The photo of the NFL player (image 2) looks more saturated with the background changing from blue to aqua and the skin tone redder.


I saw that in the thumbnails also - but when i opened both pictures and made sure my browser wasn't scaling them to the window size - then flipped back and forth between them - it wasn't as obvious. Therefore, I'm suspecting the scaling mechanisms between JPG and PNG are causing the differences in the thumbnails.

I did notice the words NFL on the mic have a slightly different set of artifacts, and the detail on his head seems sharper in the JPG. It's kinda hard to make an objective comparison anyway when the source picture was already lossy.

Image 7 goes from magenta to blue especially around the shoreline and piers.


Huh? Image 6? Again, it looks a lot different when my browser scales the images than they do unscaled at full resolution.

Edited 2010-10-01 00:17 UTC

Reply Parent Score: 3

RE[2]: Comment by mercury
by flanque on Fri 1st Oct 2010 11:49 in reply to "RE: Comment by mercury"
flanque Member since:
2005-12-15

I tend to think there's an improvement in some of these images, but your point makes me wonder.

Reply Parent Score: 2

RE[3]: Comment by mercury
by FunkyELF on Fri 1st Oct 2010 14:32 in reply to "RE[2]: Comment by mercury"
FunkyELF Member since:
2006-07-26

There would be zero improvement.
The JPG was the source.

What they need to do is shoot RAW and export to TIFF or PNG. From the TIFF/PNG convert to both JPG and this new format.

That would be a comparison.

What they're showing here is that you can compress already compressed files at a loss (although seemingly small).

Reply Parent Score: 3

RE[2]: Comment by mercury
by Timmmm on Fri 1st Oct 2010 13:23 in reply to "RE: Comment by mercury"
Timmmm Member since:
2006-07-25

By "Wasn't as obvious" you mean "wasn't there"? I think you guys are succumbing to the audiophile effect ("yeah, it definitely has more clarity and depth").
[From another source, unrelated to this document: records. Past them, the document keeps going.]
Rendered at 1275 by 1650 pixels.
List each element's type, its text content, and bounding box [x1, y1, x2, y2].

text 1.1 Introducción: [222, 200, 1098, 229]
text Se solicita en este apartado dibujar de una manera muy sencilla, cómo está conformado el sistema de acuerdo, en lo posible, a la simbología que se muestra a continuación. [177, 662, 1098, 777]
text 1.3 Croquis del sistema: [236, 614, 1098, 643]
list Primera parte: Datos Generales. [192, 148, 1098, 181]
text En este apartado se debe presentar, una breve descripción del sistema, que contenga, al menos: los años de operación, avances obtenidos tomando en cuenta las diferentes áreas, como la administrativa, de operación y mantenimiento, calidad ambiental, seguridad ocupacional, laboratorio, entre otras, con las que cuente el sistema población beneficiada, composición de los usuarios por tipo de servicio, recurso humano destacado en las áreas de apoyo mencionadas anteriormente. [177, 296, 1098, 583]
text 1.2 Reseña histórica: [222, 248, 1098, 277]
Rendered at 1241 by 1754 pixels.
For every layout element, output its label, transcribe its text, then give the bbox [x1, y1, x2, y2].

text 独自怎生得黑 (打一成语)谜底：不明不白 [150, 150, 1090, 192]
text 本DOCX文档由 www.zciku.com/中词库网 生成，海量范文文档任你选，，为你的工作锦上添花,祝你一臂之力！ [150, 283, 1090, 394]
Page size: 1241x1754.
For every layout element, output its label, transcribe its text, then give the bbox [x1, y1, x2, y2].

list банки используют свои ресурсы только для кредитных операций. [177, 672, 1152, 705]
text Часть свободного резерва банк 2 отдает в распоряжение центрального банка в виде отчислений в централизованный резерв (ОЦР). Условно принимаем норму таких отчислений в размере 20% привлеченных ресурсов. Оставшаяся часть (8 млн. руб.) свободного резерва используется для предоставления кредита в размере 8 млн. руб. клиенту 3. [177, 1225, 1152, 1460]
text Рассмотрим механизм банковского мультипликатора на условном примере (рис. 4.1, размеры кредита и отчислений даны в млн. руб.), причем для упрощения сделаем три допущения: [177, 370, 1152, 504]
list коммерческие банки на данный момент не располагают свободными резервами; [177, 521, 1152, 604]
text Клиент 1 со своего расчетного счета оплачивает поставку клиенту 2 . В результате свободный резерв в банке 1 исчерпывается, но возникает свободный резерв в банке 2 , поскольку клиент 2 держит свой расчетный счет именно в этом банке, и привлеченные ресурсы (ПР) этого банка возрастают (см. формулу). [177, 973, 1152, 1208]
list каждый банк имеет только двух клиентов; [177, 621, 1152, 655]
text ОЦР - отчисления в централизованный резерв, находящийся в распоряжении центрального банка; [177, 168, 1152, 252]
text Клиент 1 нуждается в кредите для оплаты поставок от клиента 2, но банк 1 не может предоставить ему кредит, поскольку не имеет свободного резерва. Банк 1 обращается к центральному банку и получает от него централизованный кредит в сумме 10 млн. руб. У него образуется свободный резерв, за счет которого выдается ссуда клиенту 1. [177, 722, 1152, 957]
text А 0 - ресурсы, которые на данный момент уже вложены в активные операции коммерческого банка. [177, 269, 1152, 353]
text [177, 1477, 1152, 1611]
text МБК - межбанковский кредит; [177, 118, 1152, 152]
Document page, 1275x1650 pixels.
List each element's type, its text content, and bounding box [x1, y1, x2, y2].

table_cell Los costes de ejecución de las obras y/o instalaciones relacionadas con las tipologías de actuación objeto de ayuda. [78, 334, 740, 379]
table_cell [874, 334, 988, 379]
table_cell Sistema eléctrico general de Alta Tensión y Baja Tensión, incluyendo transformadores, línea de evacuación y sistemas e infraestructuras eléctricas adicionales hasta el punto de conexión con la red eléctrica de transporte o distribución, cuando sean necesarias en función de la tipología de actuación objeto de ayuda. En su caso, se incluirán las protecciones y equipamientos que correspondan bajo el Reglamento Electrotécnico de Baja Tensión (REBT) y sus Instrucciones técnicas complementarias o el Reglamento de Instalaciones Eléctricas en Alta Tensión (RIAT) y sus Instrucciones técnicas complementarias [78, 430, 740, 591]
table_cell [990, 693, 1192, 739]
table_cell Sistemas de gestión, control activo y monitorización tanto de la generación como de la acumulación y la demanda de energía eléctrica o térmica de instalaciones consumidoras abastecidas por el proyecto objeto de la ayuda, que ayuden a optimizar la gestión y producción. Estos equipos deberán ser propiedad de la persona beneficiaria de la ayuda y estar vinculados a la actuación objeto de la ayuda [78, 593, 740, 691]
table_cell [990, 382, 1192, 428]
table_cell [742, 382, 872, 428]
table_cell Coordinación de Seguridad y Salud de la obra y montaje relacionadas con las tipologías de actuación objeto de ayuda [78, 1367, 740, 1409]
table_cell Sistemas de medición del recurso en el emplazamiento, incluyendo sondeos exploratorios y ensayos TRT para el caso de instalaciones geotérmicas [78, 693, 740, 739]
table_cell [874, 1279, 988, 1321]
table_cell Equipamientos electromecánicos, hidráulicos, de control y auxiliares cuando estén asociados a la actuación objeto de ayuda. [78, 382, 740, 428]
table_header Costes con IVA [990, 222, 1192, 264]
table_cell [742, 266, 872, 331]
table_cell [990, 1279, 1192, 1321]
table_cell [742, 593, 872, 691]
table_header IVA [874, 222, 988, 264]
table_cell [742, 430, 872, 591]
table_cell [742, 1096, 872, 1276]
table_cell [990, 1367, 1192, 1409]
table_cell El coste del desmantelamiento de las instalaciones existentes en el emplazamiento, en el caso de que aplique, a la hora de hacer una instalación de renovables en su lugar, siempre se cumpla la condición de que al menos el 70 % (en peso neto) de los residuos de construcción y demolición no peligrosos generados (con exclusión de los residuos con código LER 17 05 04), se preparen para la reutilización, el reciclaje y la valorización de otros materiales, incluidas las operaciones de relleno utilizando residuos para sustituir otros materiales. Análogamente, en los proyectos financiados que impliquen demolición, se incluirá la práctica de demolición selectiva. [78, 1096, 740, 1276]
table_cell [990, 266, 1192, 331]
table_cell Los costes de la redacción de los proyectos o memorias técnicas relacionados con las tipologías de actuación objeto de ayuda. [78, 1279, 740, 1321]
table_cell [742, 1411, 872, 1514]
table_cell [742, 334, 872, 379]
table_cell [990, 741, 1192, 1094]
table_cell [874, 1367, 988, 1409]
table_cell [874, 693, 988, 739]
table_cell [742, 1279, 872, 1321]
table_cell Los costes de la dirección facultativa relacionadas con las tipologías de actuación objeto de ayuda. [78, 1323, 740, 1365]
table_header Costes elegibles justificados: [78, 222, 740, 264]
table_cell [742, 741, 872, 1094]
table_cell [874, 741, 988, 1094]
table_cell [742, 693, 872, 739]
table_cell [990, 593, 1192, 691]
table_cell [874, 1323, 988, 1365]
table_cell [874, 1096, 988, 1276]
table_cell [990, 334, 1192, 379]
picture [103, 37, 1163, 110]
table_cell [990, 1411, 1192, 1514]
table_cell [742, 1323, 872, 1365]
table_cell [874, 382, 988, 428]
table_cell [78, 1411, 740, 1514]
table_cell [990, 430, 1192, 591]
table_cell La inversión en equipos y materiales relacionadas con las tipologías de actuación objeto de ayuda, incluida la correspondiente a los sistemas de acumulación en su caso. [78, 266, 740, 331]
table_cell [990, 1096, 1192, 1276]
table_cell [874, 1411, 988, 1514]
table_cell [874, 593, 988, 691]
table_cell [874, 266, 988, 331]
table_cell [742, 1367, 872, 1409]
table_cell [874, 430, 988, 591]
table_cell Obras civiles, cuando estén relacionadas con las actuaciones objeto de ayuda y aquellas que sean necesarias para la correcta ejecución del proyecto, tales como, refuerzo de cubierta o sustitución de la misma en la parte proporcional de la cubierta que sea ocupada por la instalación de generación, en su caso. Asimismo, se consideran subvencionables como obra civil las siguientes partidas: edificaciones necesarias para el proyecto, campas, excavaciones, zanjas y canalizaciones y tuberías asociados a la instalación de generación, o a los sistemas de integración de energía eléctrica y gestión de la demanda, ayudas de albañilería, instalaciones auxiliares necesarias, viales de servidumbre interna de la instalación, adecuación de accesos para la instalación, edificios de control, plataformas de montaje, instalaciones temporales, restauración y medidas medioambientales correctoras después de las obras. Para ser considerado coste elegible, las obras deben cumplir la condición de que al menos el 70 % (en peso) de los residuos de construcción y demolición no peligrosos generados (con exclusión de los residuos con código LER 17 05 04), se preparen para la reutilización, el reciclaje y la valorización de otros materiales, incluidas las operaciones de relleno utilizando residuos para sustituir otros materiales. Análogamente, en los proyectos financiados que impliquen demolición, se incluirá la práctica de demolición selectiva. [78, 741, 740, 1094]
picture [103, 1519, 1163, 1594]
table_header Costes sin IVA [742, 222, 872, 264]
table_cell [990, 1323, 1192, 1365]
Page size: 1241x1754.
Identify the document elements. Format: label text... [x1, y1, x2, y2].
If I flick between them there is zero visible difference. I checked in matlab and the difference is really really really small (actually over half the pixels are identical).

Reply Parent Score: 2

RE[3]: Comment by mercury
by umccullough on Fri 1st Oct 2010 20:49 in reply to "RE[2]: Comment by mercury"
umccullough Member since:
2006-01-26

By "Wasn't as obvious" you mean "wasn't there"? I think you guys are succumbing to the audiophile effect ("yeah, it definitely has more clarity and depth").

If I flick between them there is zero visible difference. I checked in matlab and the difference is really really really small (actually over half the pixels are identical).


Well, yeah - it wasn't visible enough to make a difference to me. Furthermore, if I saw them side by side, they would be identical. But when you're swapping back and forth between the two images in the exact same window you start to see very minor pixel-level differences. Nothing I would consider a "deal breaker" though. Mainly I was pointing out that the scaled down thumbnail versions did indeed display more differences than I saw when I viewed the full size images - and indicated that I believe the browser scaling for different image formats may be different.

The worst part is that the JPG was used as the source for the WebP - that was a poor choice for producing comparison images on.